The intermediate aquifer is composed of pockets of water situated within the Hawthorn Formation. These pockets may
or may not be connected and there may be breaks in the soil layers that permit recharge of these pockets from
either the surficial aquifer or the Floridan (Motz, et al. 1991 and 1992, Yobbi, et al. 1979).
The top of the Floridan Aquifer is approximately 0 feet NGVD. The potentiometric surface of the Floridan has been
measured at 80 in the vicinity of OSBS. By mapping the potentiometric surface of the Floridan, a mound, or
potentiometric high, can be seen in the vicinity of the Station. This indicates an area of high recharge
for the Floridan Aquifer. Recharge to the Floridan is estimated to be between 0 to 12 inches per year for different
areas of OSBS. The Floridan Aquifer is used by industry and agriculture for water needs (Bonoil, et al. 1993, Motz,
et al. 1991 and 1992, Yobbi, et al. 1979).

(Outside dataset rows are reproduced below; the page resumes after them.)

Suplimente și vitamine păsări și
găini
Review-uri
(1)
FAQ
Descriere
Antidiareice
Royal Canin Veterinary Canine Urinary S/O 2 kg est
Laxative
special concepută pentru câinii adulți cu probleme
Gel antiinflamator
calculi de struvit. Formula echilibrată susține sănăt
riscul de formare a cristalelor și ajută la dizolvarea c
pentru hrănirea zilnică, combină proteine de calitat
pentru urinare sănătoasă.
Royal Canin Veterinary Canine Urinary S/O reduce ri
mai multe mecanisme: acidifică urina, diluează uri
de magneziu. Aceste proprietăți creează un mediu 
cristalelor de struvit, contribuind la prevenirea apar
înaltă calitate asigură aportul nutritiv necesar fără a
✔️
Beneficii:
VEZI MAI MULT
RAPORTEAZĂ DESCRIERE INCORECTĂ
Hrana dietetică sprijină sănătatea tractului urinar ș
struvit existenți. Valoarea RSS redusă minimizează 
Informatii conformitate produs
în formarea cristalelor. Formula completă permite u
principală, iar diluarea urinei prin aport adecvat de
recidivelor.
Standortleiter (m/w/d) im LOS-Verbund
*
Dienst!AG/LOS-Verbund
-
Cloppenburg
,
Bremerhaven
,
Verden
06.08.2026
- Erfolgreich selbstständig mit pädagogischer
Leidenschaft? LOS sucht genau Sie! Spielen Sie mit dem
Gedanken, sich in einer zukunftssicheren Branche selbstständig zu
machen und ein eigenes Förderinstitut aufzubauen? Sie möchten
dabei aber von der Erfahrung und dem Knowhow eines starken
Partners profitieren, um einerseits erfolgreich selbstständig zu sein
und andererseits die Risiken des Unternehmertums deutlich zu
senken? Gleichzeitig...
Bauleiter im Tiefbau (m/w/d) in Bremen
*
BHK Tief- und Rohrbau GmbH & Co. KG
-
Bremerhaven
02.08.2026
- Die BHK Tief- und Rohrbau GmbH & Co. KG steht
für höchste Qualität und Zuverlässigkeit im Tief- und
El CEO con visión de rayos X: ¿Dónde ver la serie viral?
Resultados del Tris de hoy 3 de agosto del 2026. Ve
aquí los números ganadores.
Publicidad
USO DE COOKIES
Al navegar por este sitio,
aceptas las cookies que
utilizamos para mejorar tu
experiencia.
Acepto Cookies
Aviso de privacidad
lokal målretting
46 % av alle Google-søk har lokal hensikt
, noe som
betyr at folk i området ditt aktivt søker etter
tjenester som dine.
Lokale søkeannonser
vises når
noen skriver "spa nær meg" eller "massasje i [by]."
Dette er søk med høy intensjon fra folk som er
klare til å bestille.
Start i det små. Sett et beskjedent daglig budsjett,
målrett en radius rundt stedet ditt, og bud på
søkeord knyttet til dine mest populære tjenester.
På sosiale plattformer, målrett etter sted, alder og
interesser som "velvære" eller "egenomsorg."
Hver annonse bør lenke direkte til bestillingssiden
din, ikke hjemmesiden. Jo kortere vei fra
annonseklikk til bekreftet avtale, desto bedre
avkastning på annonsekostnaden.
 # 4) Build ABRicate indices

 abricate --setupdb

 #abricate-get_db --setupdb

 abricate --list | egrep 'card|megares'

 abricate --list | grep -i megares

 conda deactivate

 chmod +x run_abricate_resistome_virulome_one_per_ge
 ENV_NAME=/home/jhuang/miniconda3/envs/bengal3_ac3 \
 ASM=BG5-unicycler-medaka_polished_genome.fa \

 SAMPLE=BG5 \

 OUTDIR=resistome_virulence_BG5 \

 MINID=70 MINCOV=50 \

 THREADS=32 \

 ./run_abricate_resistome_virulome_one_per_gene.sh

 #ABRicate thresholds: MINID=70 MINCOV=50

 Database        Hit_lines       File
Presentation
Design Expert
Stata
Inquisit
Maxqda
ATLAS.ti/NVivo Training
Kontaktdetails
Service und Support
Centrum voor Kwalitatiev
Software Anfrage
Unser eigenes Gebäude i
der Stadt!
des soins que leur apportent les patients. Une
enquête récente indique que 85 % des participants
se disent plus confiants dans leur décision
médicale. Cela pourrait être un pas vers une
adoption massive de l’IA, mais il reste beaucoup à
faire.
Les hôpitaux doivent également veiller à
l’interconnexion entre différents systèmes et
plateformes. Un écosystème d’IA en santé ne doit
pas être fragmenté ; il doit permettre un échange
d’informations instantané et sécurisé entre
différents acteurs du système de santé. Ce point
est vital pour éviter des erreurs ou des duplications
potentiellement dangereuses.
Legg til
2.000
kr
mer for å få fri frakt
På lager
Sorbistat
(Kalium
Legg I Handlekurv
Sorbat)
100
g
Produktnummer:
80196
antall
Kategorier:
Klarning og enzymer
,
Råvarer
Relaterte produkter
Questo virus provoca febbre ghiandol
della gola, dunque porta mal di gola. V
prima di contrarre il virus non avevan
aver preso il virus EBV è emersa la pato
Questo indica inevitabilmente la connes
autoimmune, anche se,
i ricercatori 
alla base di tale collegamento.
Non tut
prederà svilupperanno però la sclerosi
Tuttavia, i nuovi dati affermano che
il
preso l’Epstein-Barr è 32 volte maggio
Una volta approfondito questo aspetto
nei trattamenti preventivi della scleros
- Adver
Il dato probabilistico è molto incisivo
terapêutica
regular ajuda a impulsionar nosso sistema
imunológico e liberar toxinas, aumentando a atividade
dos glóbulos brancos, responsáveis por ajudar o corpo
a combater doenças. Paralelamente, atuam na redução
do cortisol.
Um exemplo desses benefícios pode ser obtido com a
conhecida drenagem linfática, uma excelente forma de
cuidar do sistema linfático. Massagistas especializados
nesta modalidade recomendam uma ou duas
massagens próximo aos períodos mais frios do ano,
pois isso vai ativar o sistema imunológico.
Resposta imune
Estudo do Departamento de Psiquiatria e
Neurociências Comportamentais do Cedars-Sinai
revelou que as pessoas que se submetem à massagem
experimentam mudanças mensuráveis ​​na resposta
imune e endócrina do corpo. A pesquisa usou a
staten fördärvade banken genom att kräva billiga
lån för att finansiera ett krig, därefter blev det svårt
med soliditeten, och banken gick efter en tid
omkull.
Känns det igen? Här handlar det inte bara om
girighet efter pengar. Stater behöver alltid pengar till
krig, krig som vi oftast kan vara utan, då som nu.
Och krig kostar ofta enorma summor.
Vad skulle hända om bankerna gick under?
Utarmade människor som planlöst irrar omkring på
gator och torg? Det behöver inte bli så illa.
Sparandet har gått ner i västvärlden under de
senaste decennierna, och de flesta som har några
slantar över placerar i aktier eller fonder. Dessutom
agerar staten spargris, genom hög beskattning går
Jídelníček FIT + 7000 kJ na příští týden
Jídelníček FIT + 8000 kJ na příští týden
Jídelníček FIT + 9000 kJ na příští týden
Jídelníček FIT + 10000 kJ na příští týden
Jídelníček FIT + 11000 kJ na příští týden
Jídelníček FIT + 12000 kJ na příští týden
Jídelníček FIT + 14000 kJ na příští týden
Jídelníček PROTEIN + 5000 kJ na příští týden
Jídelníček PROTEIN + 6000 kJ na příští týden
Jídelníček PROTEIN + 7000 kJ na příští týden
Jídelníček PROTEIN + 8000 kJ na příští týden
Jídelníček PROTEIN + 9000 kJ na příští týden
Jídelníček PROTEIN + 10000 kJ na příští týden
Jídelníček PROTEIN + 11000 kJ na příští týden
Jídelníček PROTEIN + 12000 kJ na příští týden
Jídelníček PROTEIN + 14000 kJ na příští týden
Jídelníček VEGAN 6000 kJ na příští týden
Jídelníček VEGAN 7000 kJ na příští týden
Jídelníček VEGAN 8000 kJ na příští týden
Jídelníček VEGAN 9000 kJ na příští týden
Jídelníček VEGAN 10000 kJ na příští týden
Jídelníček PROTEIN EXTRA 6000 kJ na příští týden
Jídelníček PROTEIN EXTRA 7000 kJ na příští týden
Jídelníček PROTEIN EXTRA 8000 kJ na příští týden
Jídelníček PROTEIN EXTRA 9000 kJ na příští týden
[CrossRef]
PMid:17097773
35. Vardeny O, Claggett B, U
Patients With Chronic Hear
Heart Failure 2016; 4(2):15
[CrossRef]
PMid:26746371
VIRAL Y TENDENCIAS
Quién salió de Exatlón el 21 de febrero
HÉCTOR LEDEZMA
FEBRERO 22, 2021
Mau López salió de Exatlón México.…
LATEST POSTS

Included in the surficial aquifer are the lakes and ponds of the Station as well as the wetlands. These are divided
into two systems within OSBS that are described as the clear water system and the dark water system. The clear water
system is composed of the sandhill lakes and ponds that are scattered throughout the property. These are very dynamic
wetlands that are dependent on precipitation. As a result, there can be large seasonal fluctuations in water levels.
During drought, many of these ponds can and will dry up (Motz, et al. 1991 and 1992, Yobbi, et al. 1979).
The darkwater system flows from the southwestern corner of the Station to the northeastern corner of the property.
Water in Lake Rowan flows northward into Lake Suggs and Mill Creek. Mill Creek drains eastward into Ross Lake,
which feeds Goose Lake and Ashley Prairie. Water from Ashley Prairie supports Harry Prairie and Putnam Prairie.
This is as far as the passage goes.